Faced with endemic timber theft and uneven government enforcement, logging companies in Chile have agreed to new guidelines meant to cut down on the sale of illegal wood.
On August 11, six of Chile’s largest logging unions joined forces to establish a campaign to combat timber trafficking and theft, which results in losses of over $70 million a year, according to organizers. In May, police stopped one convoy of seven trucks carrying 161 meters of stolen pine wood, worth an estimated $10.5 million.
The framework, named “Buena Madera, confiable desde su origen,” (Good wood, with a trustworthy origin), has three aims: to educate consumers about the origin of the wood they buy, to protect workers and small and medium enterprises in the timber industry and to develop a system to track illegal wood, starting from supervising each truck carrying timber.
Sixty-five logging companies, accounting for 70 percent of Chile’s wood production, have signed up to abide by the new guidelines, which require them to provide more thorough information on the origin, destination and legality of their timber.
SEE ALSO: Chile News and Profile
The unions involved stated that this move was all the more necessary due to weak government support for the issue.
In August 2018, the Chilean Senate introduced a bill to strengthen law enforcement surrounding logging theft and improve the prosecution of the criminals involved. But the bill was rejected by the Senate in January 2020. A new bill with similar goals was presented in March 2021 but has not yet been voted on.
This legislative deadlock has come amid repeated attacks on logging workers, who have also seen their families and homes targeted and their machinery stolen.

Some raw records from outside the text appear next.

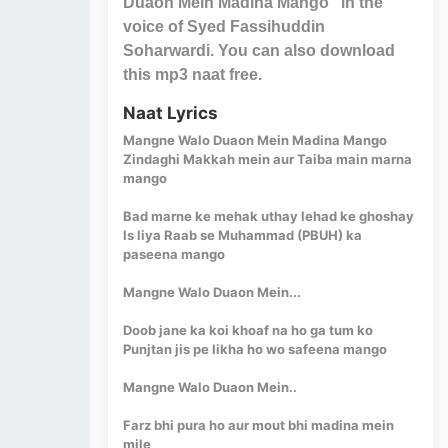
Duaon Mein Madina Mango" in the
voice of Syed Fassihuddin
Soharwardi. You can also download
this mp3 naat free.
Naat Lyrics
Mangne Walo Duaon Mein Madina Mango
Zindaghi Makkah mein aur Taiba main marna
mango
Bad marne ke mehak uthay lehad ke ghoshay
Is liya Raab se Muhammad (PBUH) ka
paseena mango
Mangne Walo Duaon Mein...
Doob jane ka koi khoaf na ho ga tum ko
Punjtan jis pe likha ho wo safeena mango
Mangne Walo Duaon Mein..
Farz bhi pura ho aur mout bhi madina mein
mile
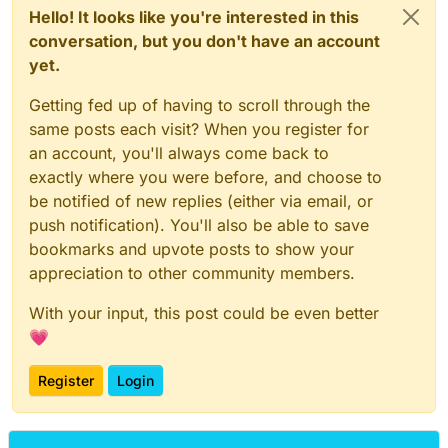
Hello! It looks like you're interested in this
conversation, but you don't have an account
yet.
Getting fed up of having to scroll through the
same posts each visit? When you register for
an account, you'll always come back to
exactly where you were before, and choose to
be notified of new replies (either via email, or
push notification). You'll also be able to save
bookmarks and upvote posts to show your
appreciation to other community members.
With your input, this post could be even better
💗
Register
Login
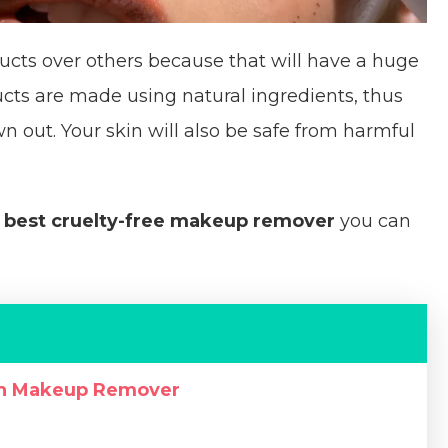
ucts over others because that will have a huge
ts are made using natural ingredients, thus
 out. Your skin will also be safe from harmful
e
best cruelty-free makeup remover
you can
th Makeup Remover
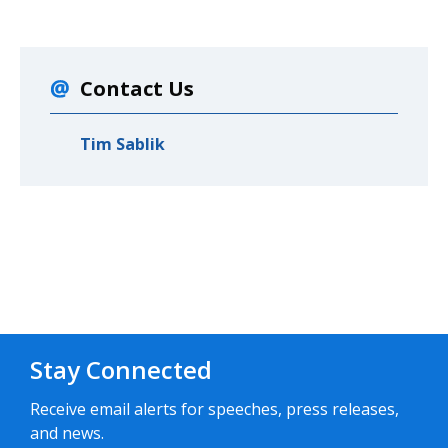
Contact Us
Tim Sablik
Stay Connected
Receive email alerts for speeches, press releases,
and news.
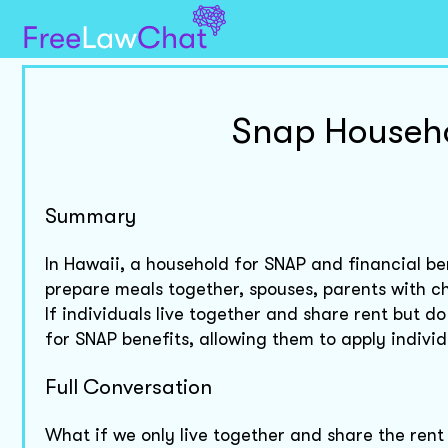
Snap Househo
Summary
In Hawaii, a household for SNAP and financial be
prepare meals together, spouses, parents with ch
If individuals live together and share rent but 
for SNAP benefits, allowing them to apply individ
Full Conversation
What if we only live together and share the rent 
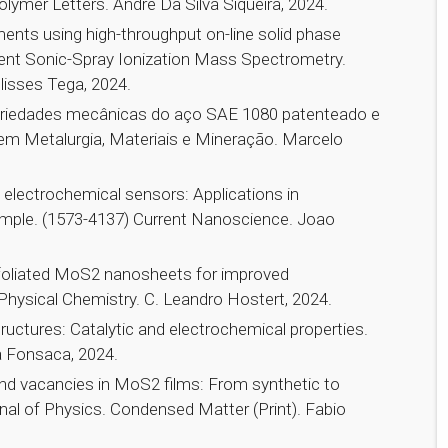
lymer Letters. Andre Da Silva Siqueira, 2024.
ements using high-throughput on-line solid phase
ient Sonic-Spray Ionization Mass Spectrometry.
lisses Tega, 2024.
opriedades mecânicas do aço SAE 1080 patenteado e
 em Metalurgia, Materiais e Mineração. Marcelo
electrochemical sensors: Applications in
 sample. (1573-4137) Current Nanoscience. Joao
exfoliated MoS2 nanosheets for improved
 Physical Chemistry. C. Leandro Hostert, 2024.
uctures: Catalytic and electrochemical properties.
a Fonsaca, 2024.
nd vacancies in MoS2 films: From synthetic to
nal of Physics. Condensed Matter (Print). Fabio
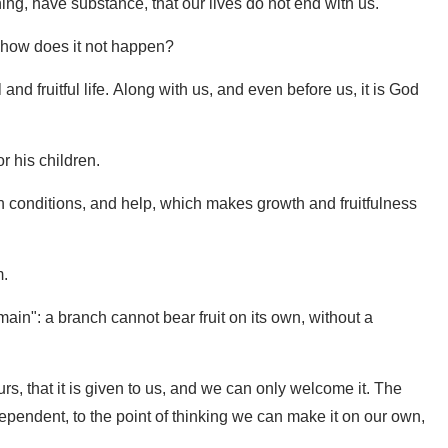
ning, have substance, that our lives do not end with us.
how does it not happen?
and fruitful life. Along with us, and even before us, it is God
or his children.
rtain conditions, and help, which makes growth and fruitfulness
m.
main": a branch cannot bear fruit on its own, without a
t ours, that it is given to us, and we can only welcome it. The
dependent, to the point of thinking we can make it on our own,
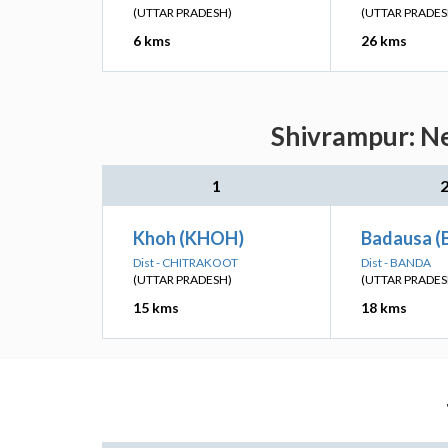
(UTTAR PRADESH)
(UTTAR PRADES
6 kms
26 kms
Shivrampur: Ne
1
Khoh (KHOH)
Badausa (
Dist - CHITRAKOOT
Dist - BANDA
(UTTAR PRADESH)
(UTTAR PRADES
15 kms
18 kms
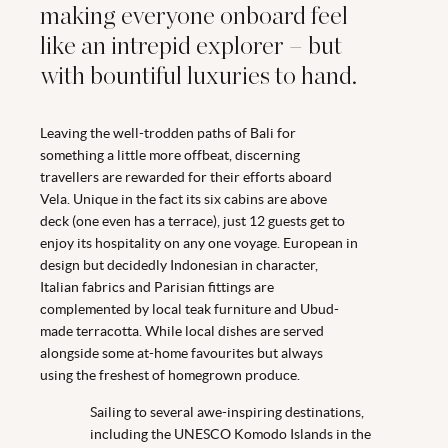
making everyone onboard feel
like an intrepid explorer – but
with bountiful luxuries to hand.
Leaving the well-trodden paths of Bali for
something a little more offbeat, discerning
travellers are rewarded for their efforts aboard
Vela. Unique in the fact its six cabins are above
deck (one even has a terrace), just 12 guests get to
enjoy its hospitality on any one voyage. European in
design but decidedly Indonesian in character,
Italian fabrics and Parisian fittings are
complemented by local teak furniture and Ubud-
made terracotta. While local dishes are served
alongside some at-home favourites but always
using the freshest of homegrown produce.
Sailing to several awe-inspiring destinations,
including the UNESCO Komodo Islands in the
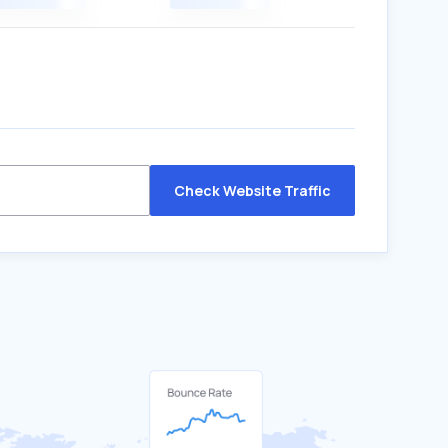
Check Website Traffic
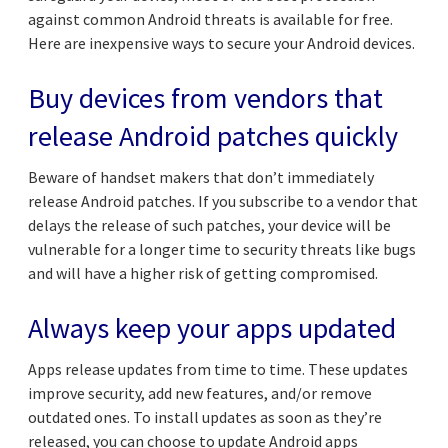
against common Android threats is available for free.
Here are inexpensive ways to secure your Android devices.
Buy devices from vendors that
release Android patches quickly
Beware of handset makers that don’t immediately
release Android patches. If you subscribe to a vendor that
delays the release of such patches, your device will be
vulnerable for a longer time to security threats like bugs
and will have a higher risk of getting compromised.
Always keep your apps updated
Apps release updates from time to time. These updates
improve security, add new features, and/or remove
outdated ones. To install updates as soon as they’re
released, you can choose to update Android apps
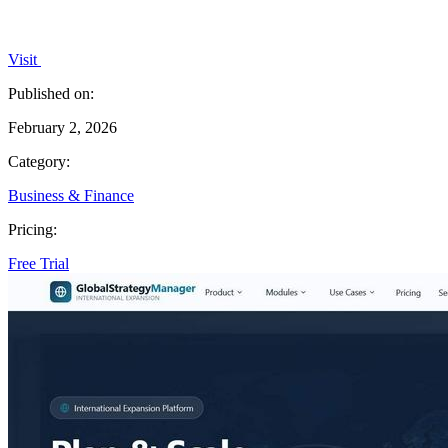
Visit
Published on:
February 2, 2026
Category:
Business & Finance
Pricing:
Free Trial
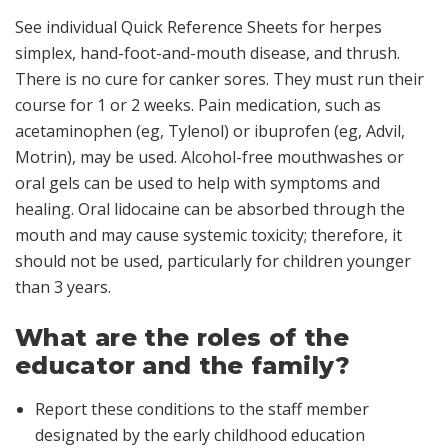
See individual Quick Reference Sheets for herpes
simplex, hand-foot-and-mouth disease, and thrush.
There is no cure for canker sores. They must run their
course for 1 or 2 weeks. Pain medication, such as
acetaminophen (eg, Tylenol) or ibuprofen (eg, Advil,
Motrin), may be used. Alcohol-free mouthwashes or
oral gels can be used to help with symptoms and
healing. Oral lidocaine can be absorbed through the
mouth and may cause systemic toxicity; therefore, it
should not be used, particularly for children younger
than 3 years.
What are the roles of the
educator and the family?
Report these conditions to the staff member
designated by the early childhood education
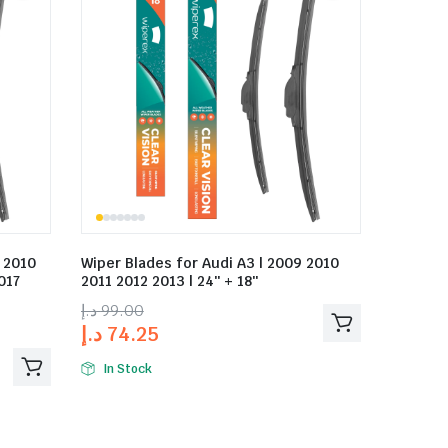
9 2010
Wiper Blades for Audi A3 | 2009 2010
017
2011 2012 2013 | 24″ + 18″
د.إ
99.00
د.إ
74.25
In Stock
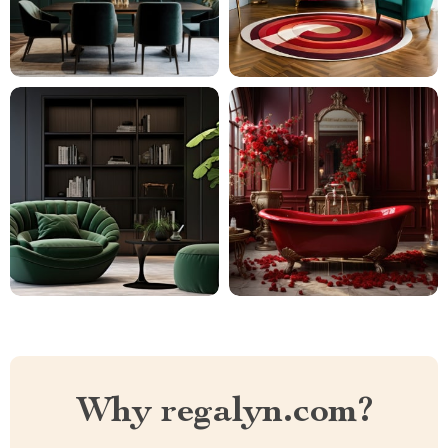
Why regalyn.com?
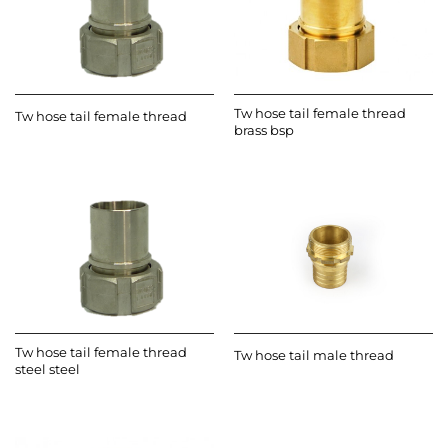
Tw hose tail female thread
Tw hose tail female thread
brass bsp
Tw hose tail female thread
Tw hose tail male thread
steel steel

Accusations of lackluster government enforcement are nothing new. Last September, the head of Chile's forestry workers' union, René Muñoz, lambasted the government as being "cowards because they have the tools but don't want to do anything."
InSight Crime Analysis
Chile's logging industry has a notorious history of criminal involvement, from international smuggling rings to stealing entire truckloads of legally felled wood.
According to a report by BioBioChile, illegal loggers operate by trespassing in forests owned by licensed logging firms, removing the wood, and then loading it up onto trucks to take to ports.
Other times, gunmen will hijack already trucks loaded with timber.
Timber traffickers will then falsify information about the wood's origins, masking it as legally sourced to allow it to be shipped and sold.
The Buena Madera framework is targeting this particular issue by raising the standard for background information on wood shipments.
SEE ALSO: Convoys of Stolen Wood – Widespread Theft in Chile’s Logging Industry
But not all issues in Chile's logging industry can be solved by tighter regulations. The Indigenous Mapuche people have a long history of grievances against the logging industry, accusing companies of repeatedly encroaching on their lands and destroying natural resources.
In 2020 and 2021, dozens of trucks belonging to timber companies have been set on fire, allegedly by Mapuche community members, amid a range of violent acts targeting officials and businesses.